The acryl groups of PEGA monomers were successfully reacted with PLA chains to form graft copolymers, which was confirmed from the results of NMR spectra, FTIR spectra, and XRD patterns as well as solvent extraction.
The glass transition temperature (Tg) of the grafted PLA (PLEAs) significantly decreased by 24 C compared with that of PLA. Besides, the glass transition of the PLEAs was defused at a broad temperature range between 15 C and 56 C depending on the grafted PEGA amount.
The melting temperature was also slightly lowered from 169.6 C for PLA to 163.1 C for PLEA40.
Interestingly, the degree of crystallinity for PLEAs apparently increased compared with neat PLA even though the melting enthalpy was decreased by 36% for PLEA30.
The Young’s modulus was decreased 66% from 1.3 GPa to 0.4 GPa and the elongation at break was increased by 380% from 4.7% to 17.9%.
These results explain that the grafted PEG moieties obviously affected the mechanical ductility of the PLA and plasticized the PLA matrix.

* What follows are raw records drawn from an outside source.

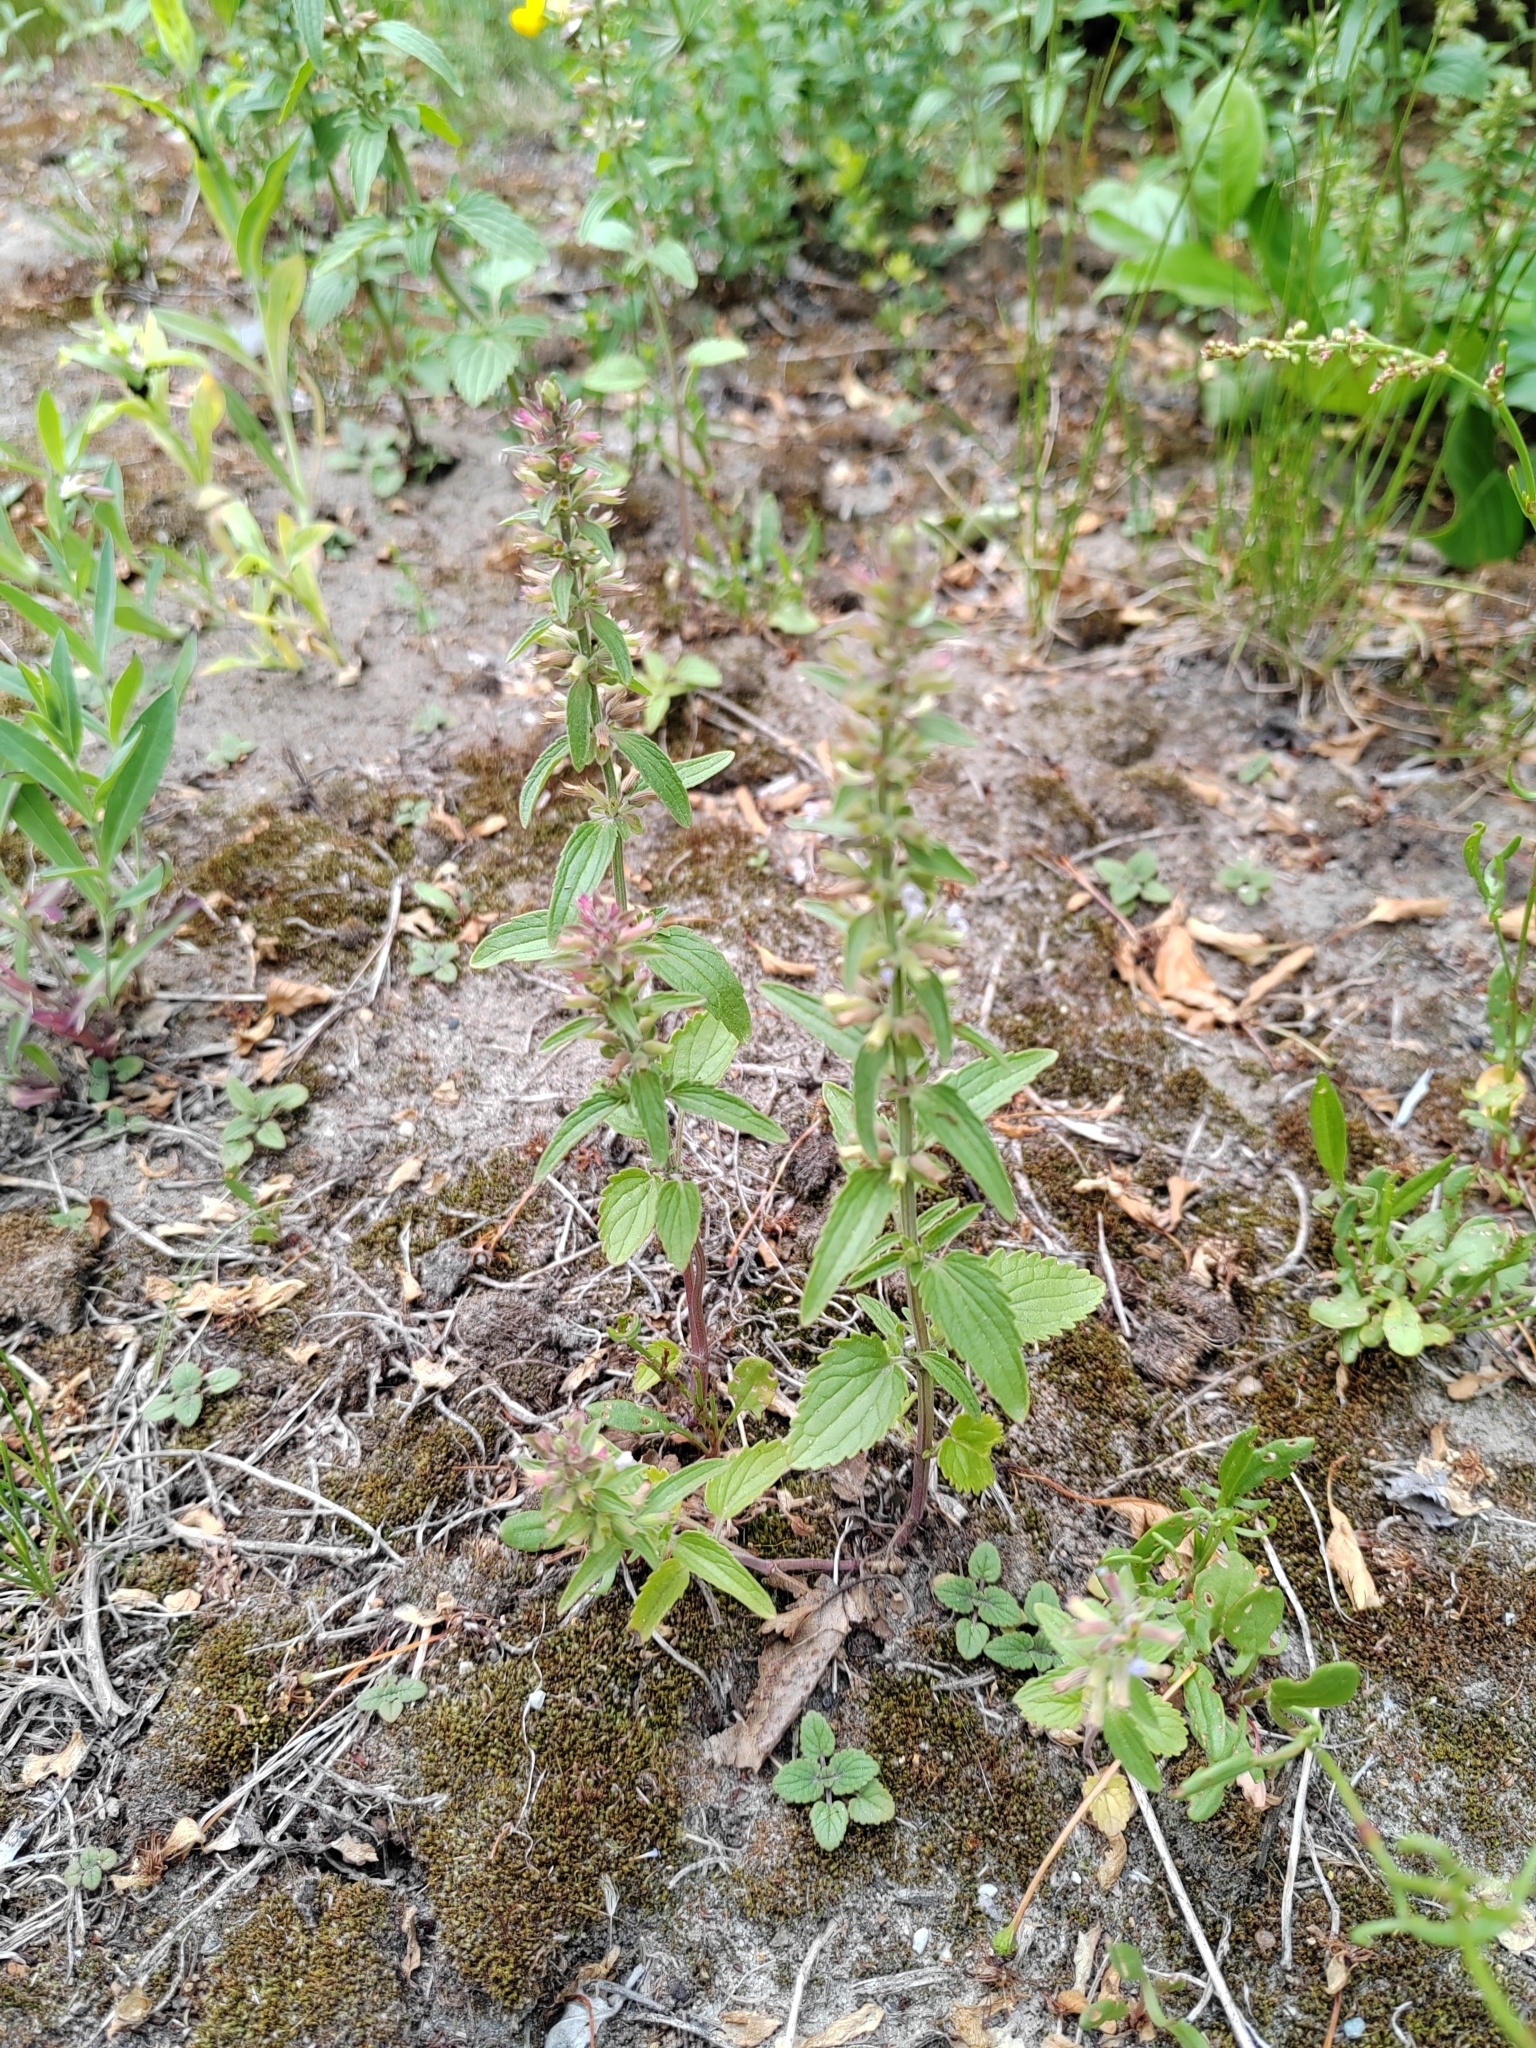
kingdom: Plantae
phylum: Tracheophyta
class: Magnoliopsida
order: Lamiales
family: Lamiaceae
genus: Dracocephalum
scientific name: Dracocephalum thymiflorum
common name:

The grafted PEG moieties also facilitate hydrolytic degradation especially when the PEGA content is above 20%.
In conclusion, glass transition temperature and mechanical flexibility as well as biodegradability can be optimized by in-situ reactive blending via controlling
the grafted PEG amount in PLEAs which are suitable for applications as flexible films in advanced biodegradable materials.